Rendered chart images:
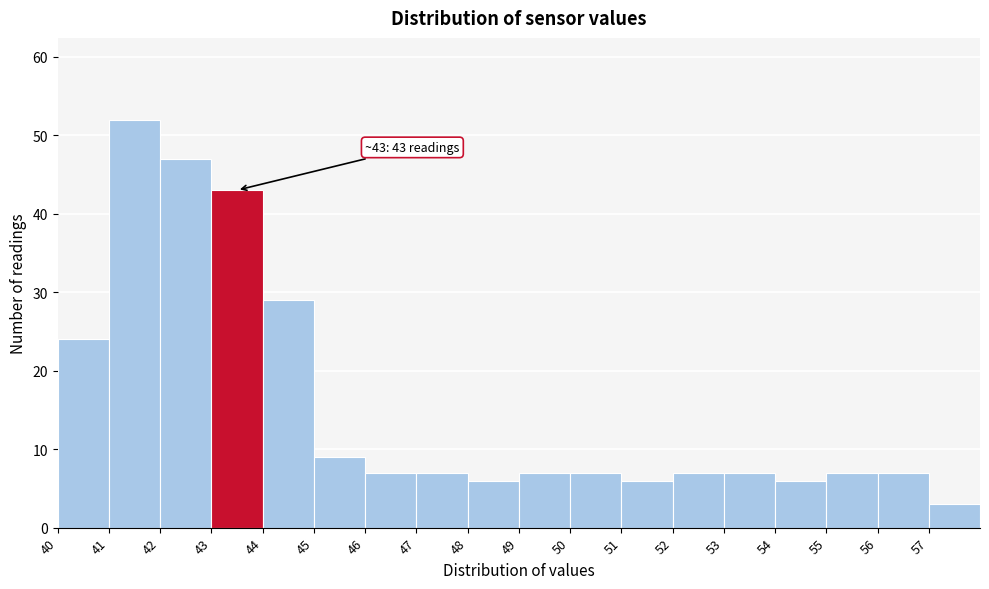

Which range on the x-axis has the tallest bar?

41 to 42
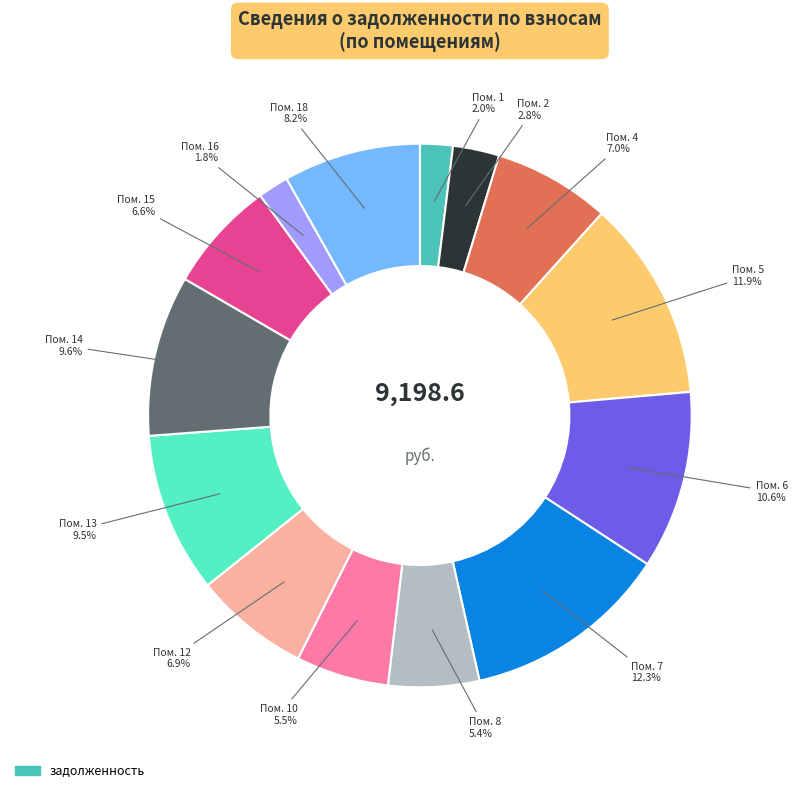

Is there a majority slice in this chart?

No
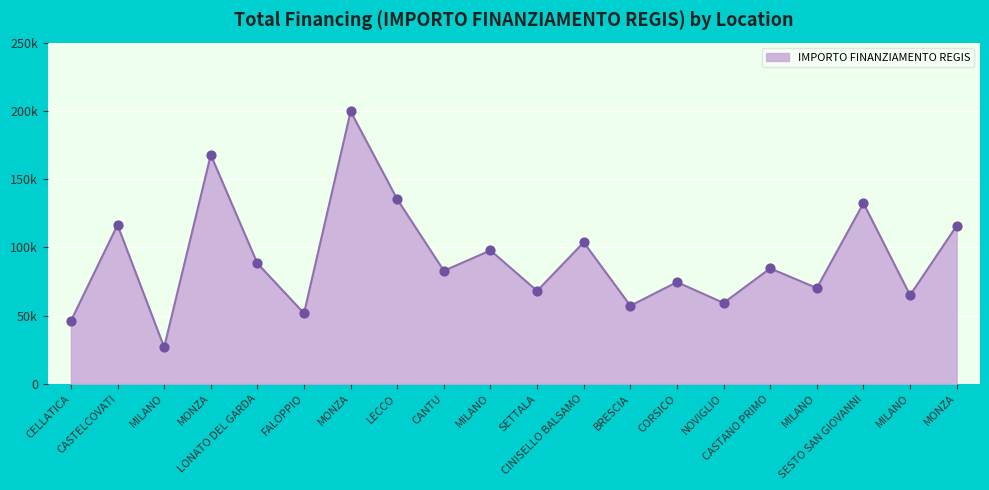

Does the chart have visible grid lines?

Yes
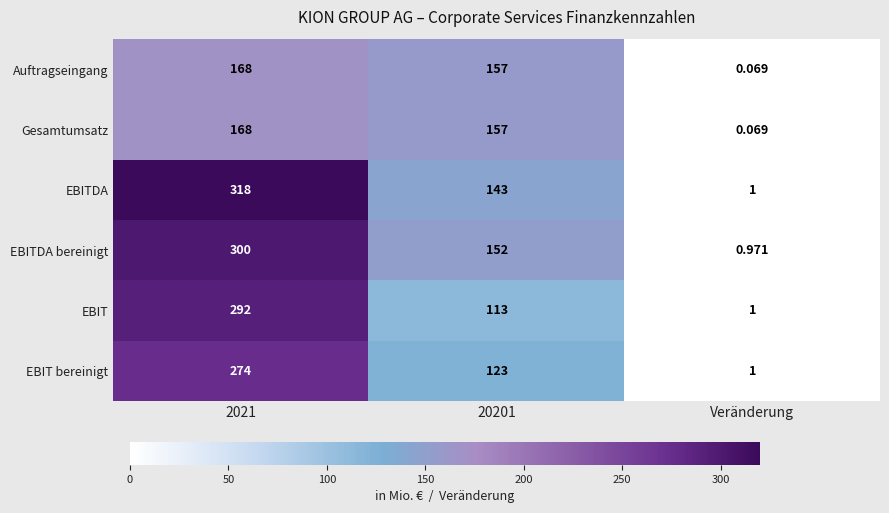

How many categories are shown in the chart?

3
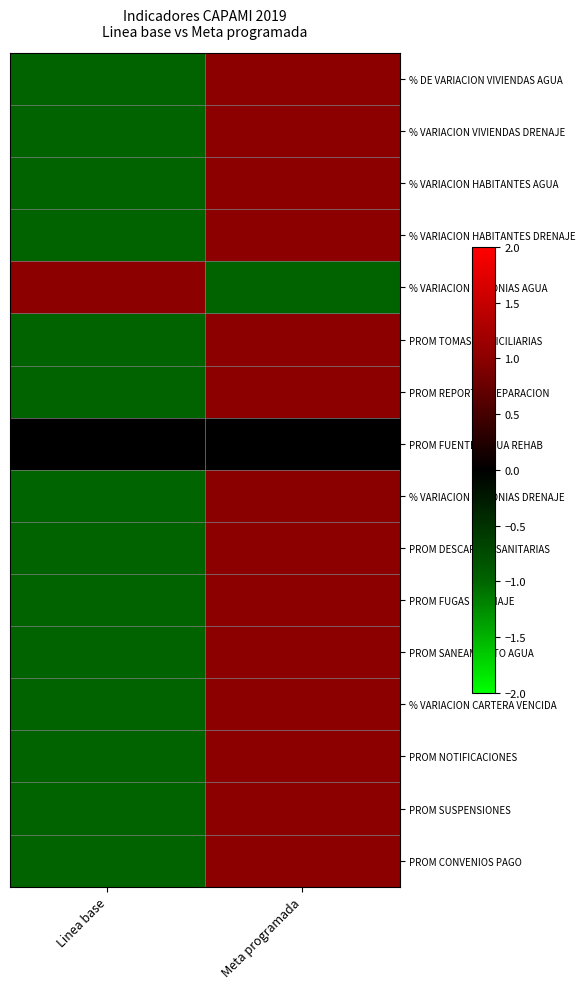

Reading left to right, list all the values displayed in this chart.

% DE VARIACION VIVIENDAS AGUA: Linea base=-1.0	Meta programada=1.0
% VARIACION VIVIENDAS DRENAJE: Linea base=-1.0	Meta programada=1.0
% VARIACION HABITANTES AGUA: Linea base=-1.0	Meta programada=1.0
% VARIACION HABITANTES DRENAJE: Linea base=-1.0	Meta programada=1.0
% VARIACION COLONIAS AGUA: Linea base=1.0	Meta programada=-1.0
PROM TOMAS DOMICILIARIAS: Linea base=-1.0	Meta programada=1.0
PROM REPORTES REPARACION: Linea base=-1.0	Meta programada=1.0
PROM FUENTES AGUA REHAB: Linea base=0.0	Meta programada=0.0
% VARIACION COLONIAS DRENAJE: Linea base=-1.0	Meta programada=1.0
PROM DESCARGAS SANITARIAS: Linea base=-1.0	Meta programada=1.0
PROM FUGAS DRENAJE: Linea base=-1.0	Meta programada=1.0
PROM SANEAMIENTO AGUA: Linea base=-1.0	Meta programada=1.0
% VARIACION CARTERA VENCIDA: Linea base=-1.0	Meta programada=1.0
PROM NOTIFICACIONES: Linea base=-1.0	Meta programada=1.0
PROM SUSPENSIONES: Linea base=-1.0	Meta programada=1.0
PROM CONVENIOS PAGO: Linea base=-1.0	Meta programada=1.0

GOAL OF THE EXERCISE =>
Copy out the rows from the line with "How many categories are shown in the chart?" up to and including the line with "Reading left to". Leave the pictures out of your answer.

RESPONSE TO THIS EXERCISE =>
How many categories are shown in the chart?

3

Reading left to right, list all the values displayed in this chart.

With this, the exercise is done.